Abstract. Atmospheric particulate matter smaller than 2.5 µm in diameter
(PM2.5) has a negative impact on public health, the environment, and
Earth's climate. Consequently, a need exists for accurate, distributed
measurements of surface-level PM2.5 concentrations at a global scale.
Existing PM2.5 measurement infrastructure provides broad PM2.5
sampling coverage but does not adequately characterize community-level air
pollution at high temporal resolution. This motivates the development of
low-cost sensors which can be more practically deployed in spatial and
temporal configurations currently lacking proper characterization. Wendt et al. (2019) described the development and validation of a
first-generation device for low-cost measurement of AOD and PM2.5: the
Aerosol Mass and Optical Depth (AMODv1) sampler. Ford et al. (2019)

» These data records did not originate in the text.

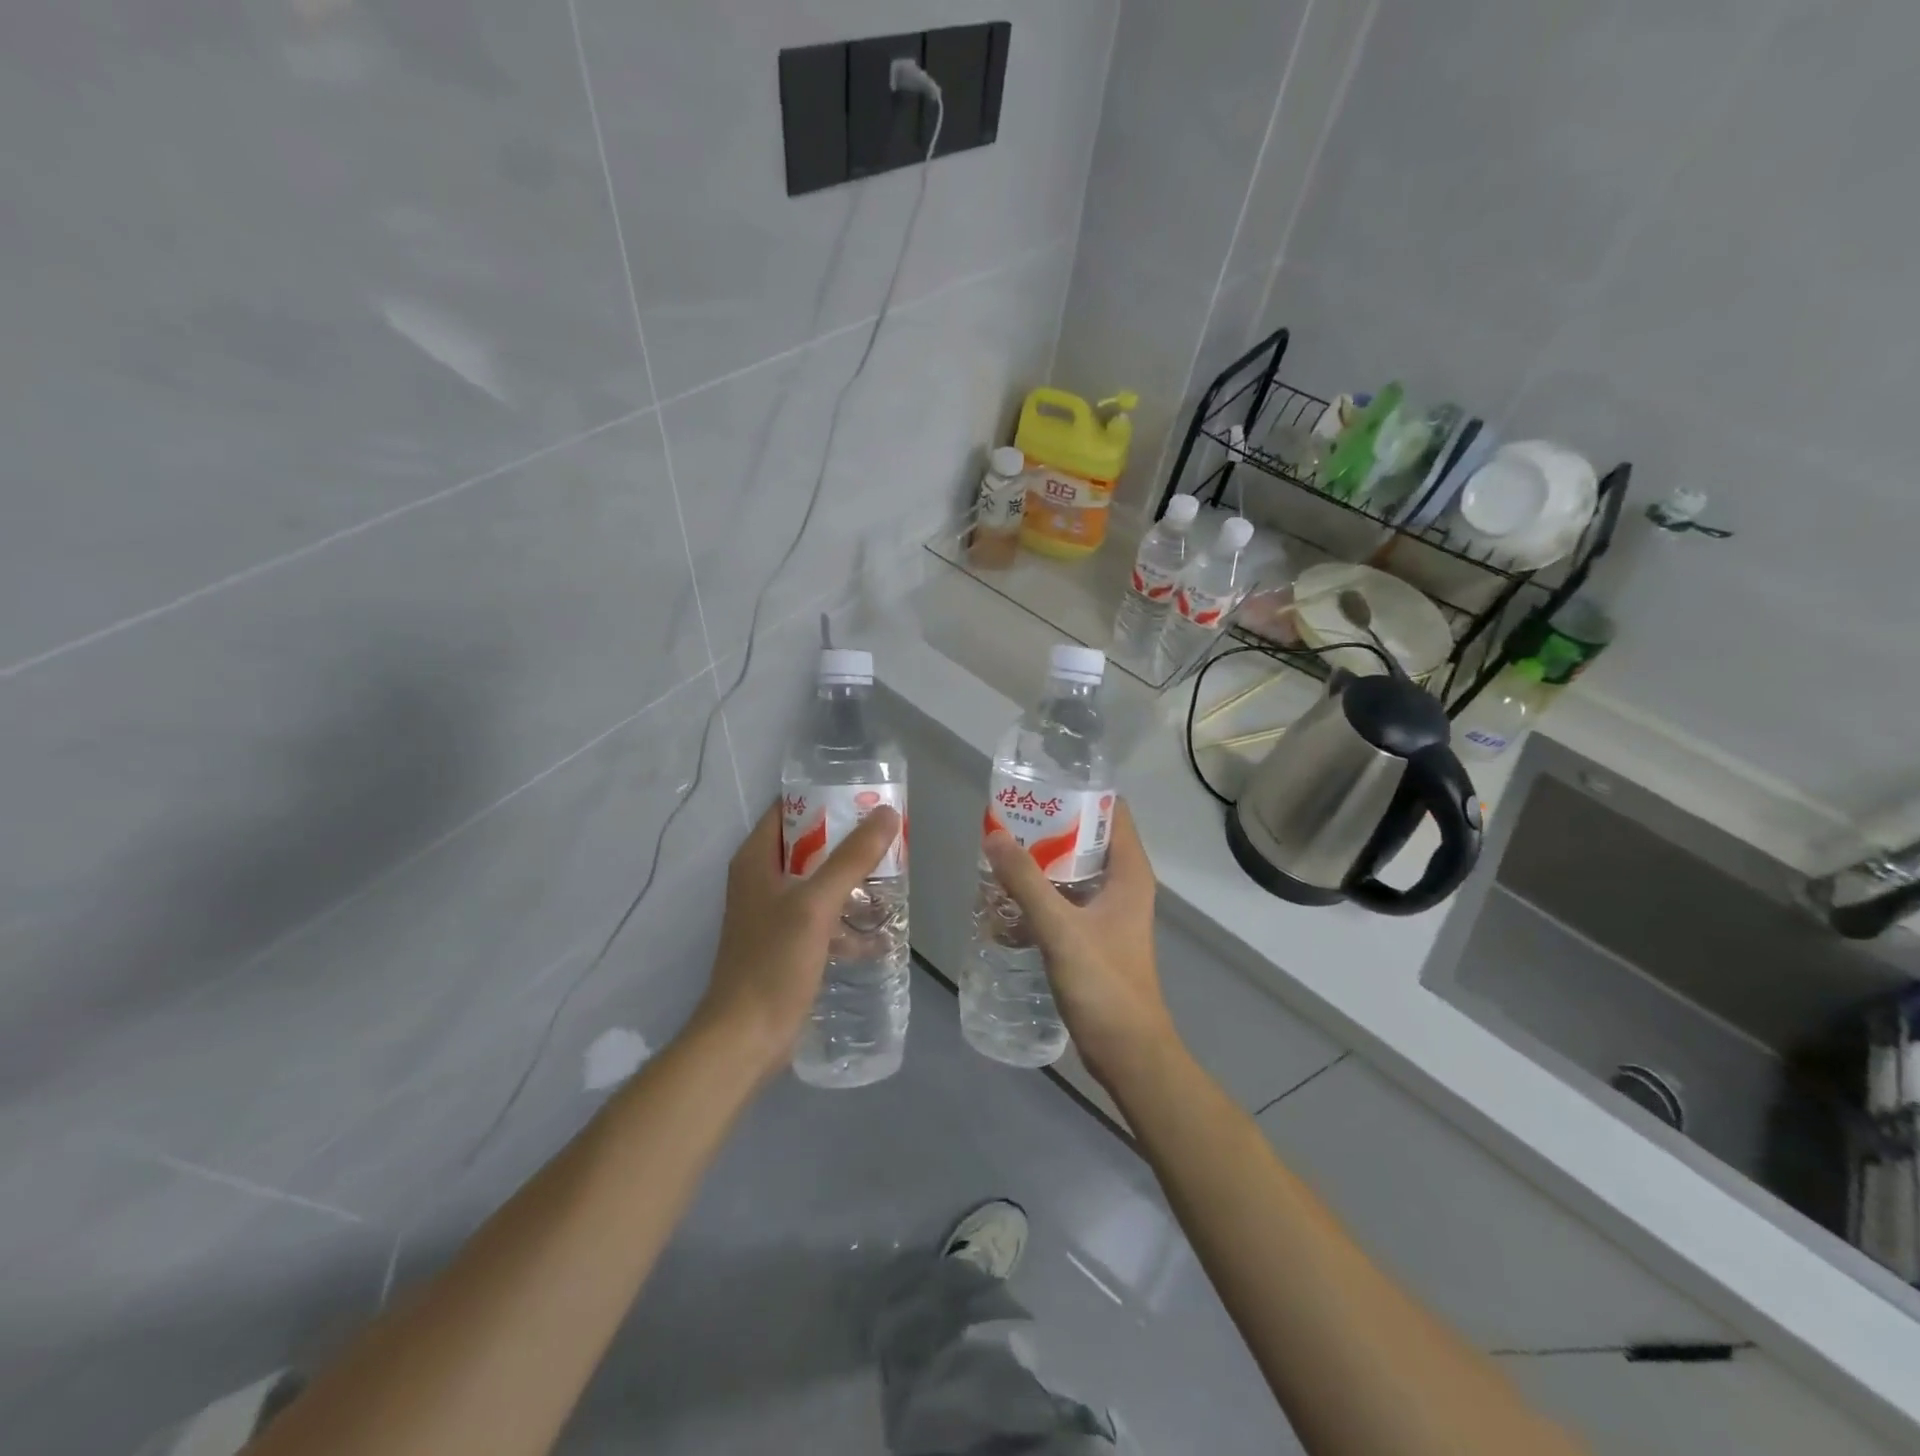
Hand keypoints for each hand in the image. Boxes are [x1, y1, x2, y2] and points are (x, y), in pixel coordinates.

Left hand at [692, 798, 901, 1079]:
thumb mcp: (815, 905)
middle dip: (848, 842)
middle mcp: (761, 881)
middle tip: (890, 837)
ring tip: (893, 878)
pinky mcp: (787, 946)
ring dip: (851, 882)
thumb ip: (851, 858)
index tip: (865, 798)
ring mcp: (773, 915)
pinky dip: (846, 922)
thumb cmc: (773, 963)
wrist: (745, 1038)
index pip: (788, 810)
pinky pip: (822, 920)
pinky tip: (879, 935)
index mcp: (756, 860)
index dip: (824, 799)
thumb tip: (885, 813)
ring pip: (818, 884)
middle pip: (808, 846)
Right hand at [982, 799, 1177, 1087]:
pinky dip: (1040, 895)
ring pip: (1073, 871)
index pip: (1112, 811)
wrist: (1127, 1051)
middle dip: (1050, 826)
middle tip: (1008, 818)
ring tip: (1000, 852)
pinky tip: (1006, 900)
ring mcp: (1110, 912)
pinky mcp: (1095, 936)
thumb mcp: (1060, 928)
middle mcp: (1124, 885)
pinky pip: (1065, 901)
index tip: (1040, 783)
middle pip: (1087, 838)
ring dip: (1041, 862)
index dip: (1080, 792)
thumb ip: (1026, 881)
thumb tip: (994, 834)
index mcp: (1129, 872)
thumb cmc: (1104, 983)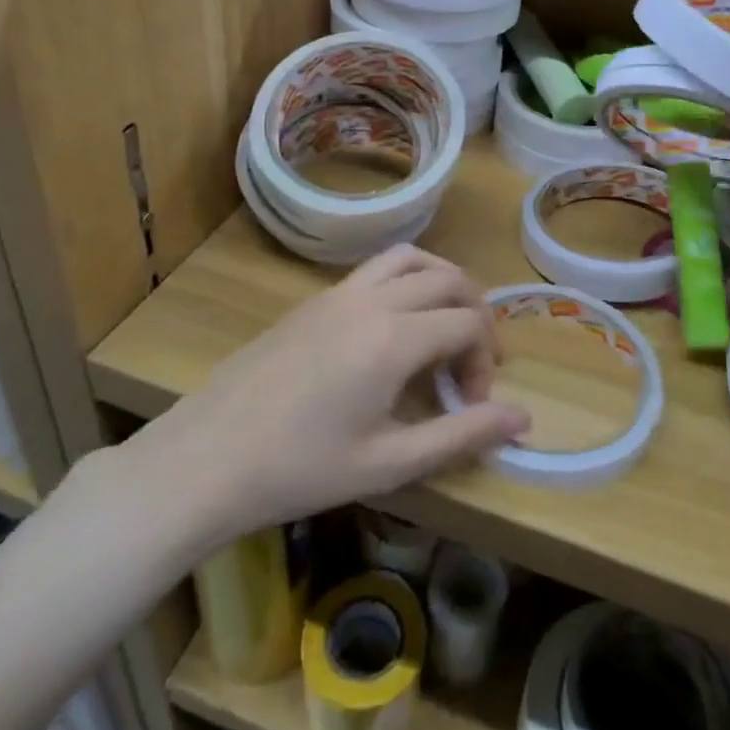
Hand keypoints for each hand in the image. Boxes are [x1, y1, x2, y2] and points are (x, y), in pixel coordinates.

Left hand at [125, 246, 529, 551]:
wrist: (205, 459)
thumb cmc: (300, 470)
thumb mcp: (389, 463)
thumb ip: (461, 435)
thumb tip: (524, 418)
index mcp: (394, 338)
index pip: (468, 324)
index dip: (486, 360)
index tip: (474, 404)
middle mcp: (372, 300)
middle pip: (449, 279)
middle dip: (475, 314)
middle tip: (473, 362)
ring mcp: (337, 293)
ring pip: (410, 259)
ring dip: (441, 281)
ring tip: (446, 324)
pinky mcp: (312, 300)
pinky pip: (375, 270)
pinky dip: (405, 281)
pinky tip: (393, 329)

describe a citizen-science field deployment of the AMODv1 device. In
this paper, we present an updated version of the AMOD, known as AMODv2,
featuring design improvements and extended validation to address the
limitations of the AMODv1 work. The AMODv2 measures AOD and PM2.5 at
20 min time intervals. The sampler includes a motorized Sun tracking
system alongside a set of four optically filtered photodiodes for
semicontinuous, multiwavelength (current version at 440, 500, 675, and 870 nm) AOD sampling. Also included are a Plantower PMS5003 sensor for
time-resolved optical PM2.5 measurements and a pump/cyclone system for
time-integrated gravimetric filter measurements of particle mass and
composition. AMODv2 samples are configured using a smartphone application,
and sample data are made available via data streaming to a companion website
(https://csu-ceams.com/, last access: 16 July 2021). We present the results of a 9 d AOD validation
campaign where AMODv2 units were co-located with an AERONET (Aerosol
Robotics Network) instrument as the reference method at AOD levels ranging
from 0.02 ± 0.01 to 1.59 ± 0.01. We observed close agreement
between AMODv2s and the reference instrument with mean absolute errors of
0.04, 0.06, 0.03, and 0.03 AOD units at 440, 500, 675, and 870 nm,
respectively. We derived empirical relationships relating the reference AOD
level to AMODv2 instrument error and found that the mean absolute error in the AMODv2 deviated by less than 0.01 AOD units between clear days and
elevated-AOD days and across all wavelengths. We identified bias from
individual units, particularly due to calibration drift, as the primary
source of error between AMODv2s and reference units. In a test of 15-month
calibration stability performed on 16 AMOD units, we observed median changes to calibration constant values of −7.14 %, −9.64 %, −0.75 %, and −2.80 % at 440, 500, 675, and 870 nm, respectively. We propose annual recalibration to mitigate potential errors from calibration drift. We conducted a trial deployment to assess the reliability and mechanical robustness of AMODv2 units. We found that 75 % of attempted samples were
successfully completed in rooftop laboratory testing. We identify several
failure modes in the laboratory testing and describe design changes that we have
since implemented to reduce failures. We demonstrate that the AMODv2 is an
accurate, stable, and low-cost platform for air pollution measurement. We
describe how the AMODv2 can be implemented in spatial citizen-science
networks where reference-grade sensors are economically impractical and
low-cost sensors lack accuracy and stability.